Each of these services defines a specific transaction for the modality and PACS, and because of the standardization provided by DICOM, device interoperability is possible (or at least more likely). The DICOM conformance statement of a device details the various SOPs and possible roles that the modality or workstation can fulfill with those SOPs. For example, if a magnetic resonance imaging (MRI) scanner conformance statement lists the MRI storage SOP class in the SCU role, and the receiving PACS archive lists MRI storage SOP class in the SCP role, the MRI scanner would be able to send images to the archive based on those statements. If either statement does not support the proper SOP class and role, the transfer is not possible. Most modalities manufactured today are DICOM conformant. The vendors will provide conformance statements, and the buyer must closely inspect these statements to ensure that the modalities can communicate with existing image viewing devices.

DICOM also has specifications for uniquely identifying each study, series, and image (instance). DICOM uses unique identifiers (UIDs) to globally identify each image set, so that if the images are sent to multiple systems, the identifying number will remain unique and not be confused with those images on other systems. Each study is identified by a study instance UID, which breaks down into series instance UIDs, and further into instance UIDs. The numbers are created based on a vendor number, serial number of the equipment, date, time, patient or processing number, and then the study, series, or image number. A typical study instance UID may look like this: 1.2.840.8573.4567.1.20051011764589.8765.1.

DICOM also provides a framework for the use of compression technologies on image data. For example, DICOM accommodates joint photographic experts group (JPEG) lossless compression of 2 to 1. This is the most common compression technique used within hospitals because there is no image degradation on viewing after decompression. But when moving images outside of the hospital, it may be necessary to use lossy compression to shrink the file size to suit external networks. Some loss of image detail can occur when higher compression values are used.

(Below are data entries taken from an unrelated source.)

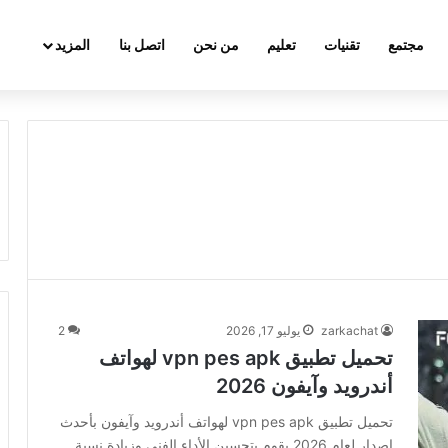
مجتمع
تقنيات
تعليم
من نحن
اتصل بنا
المزيد
zarkachat
يوليو 17, 2026
2
تحميل تطبيق vpn pes apk لهواتف
أندرويد وآيفون 2026
تحميل تطبيق vpn pes apk لهواتف أندرويد وآيفون بأحدث
إصدار لعام 2026 يقوم بتحسين الأداء الفني وزيادة نسبة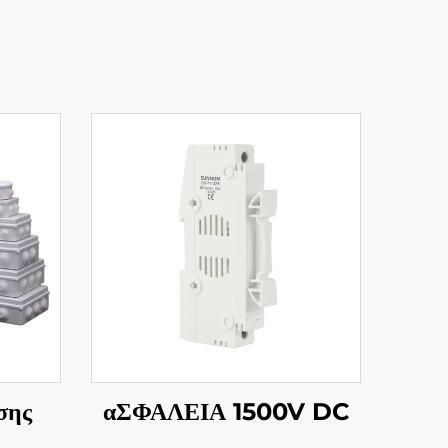
σης
αΣΦΑΛΕΙΑ 1500V DC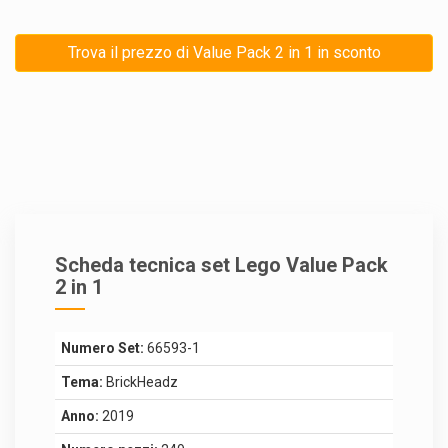
Trova il prezzo di Value Pack 2 in 1 in sconto
Scheda tecnica set Lego Value Pack
2 in 1
Numero Set:
66593-1
Tema:
BrickHeadz
Anno:
2019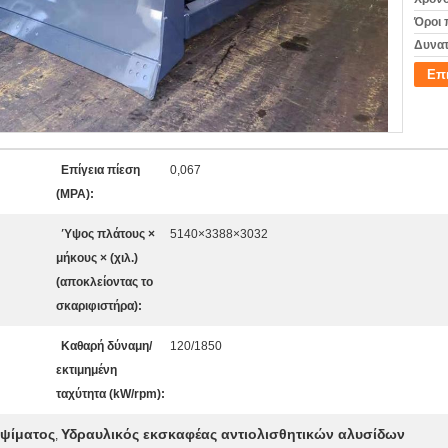
Όροι 
Δυνατ
Επ
Επίγεια πίεση
0,067
(MPA):
Ύψος πλάτους ×
5140×3388×3032
μήκους × (χιλ.)
(αποκλείοντας το
σκαριφιστήρα):
Καθαρή δύναμη/
120/1850
εκτιμημένη
ταχύτητα (kW/rpm):
αψίματος
Υδραυλικός εκσκαφέας αντιολισθητικών αλυσίδων
,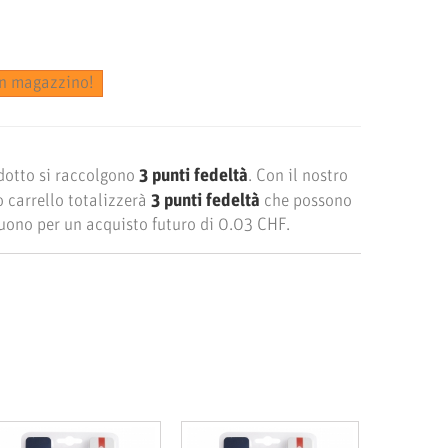
 in magazzino!
dotto si raccolgono
3
punti fedeltà
. Con il nostro
 carrello totalizzerà
3
punti fedeltà
che possono
buono per un acquisto futuro di
0.03 CHF
.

When a patient arrives for a procedure, the technologist either has to manually type in the patient’s demographics, risking error, or alternatively pull the information directly from the radiology information system (RIS). A modality can pull this information when it supports the service class of modality worklist management, and the RIS can either interface via DICOM or through a gateway that creates an interface with the Health Level 7 (HL-7) device and the DICOM device.

After an image has been captured, all of the demographic information and information about the actual capture of the image is recorded in the image header. The DICOM image header contains many different elements, such as the patient name, ID, referring physician, the number of images in the study, and it can also contain the actual technical factors used for the capture. In digital projection radiography, the kilovoltage peak (kVp), milliampere-seconds (mAs), and the exposure indices are captured on all but cassette-based storage phosphor systems. The technologist must realize that any manipulation of an image will be recorded in this header and he or she is held legally responsible for any image manipulation that occurs.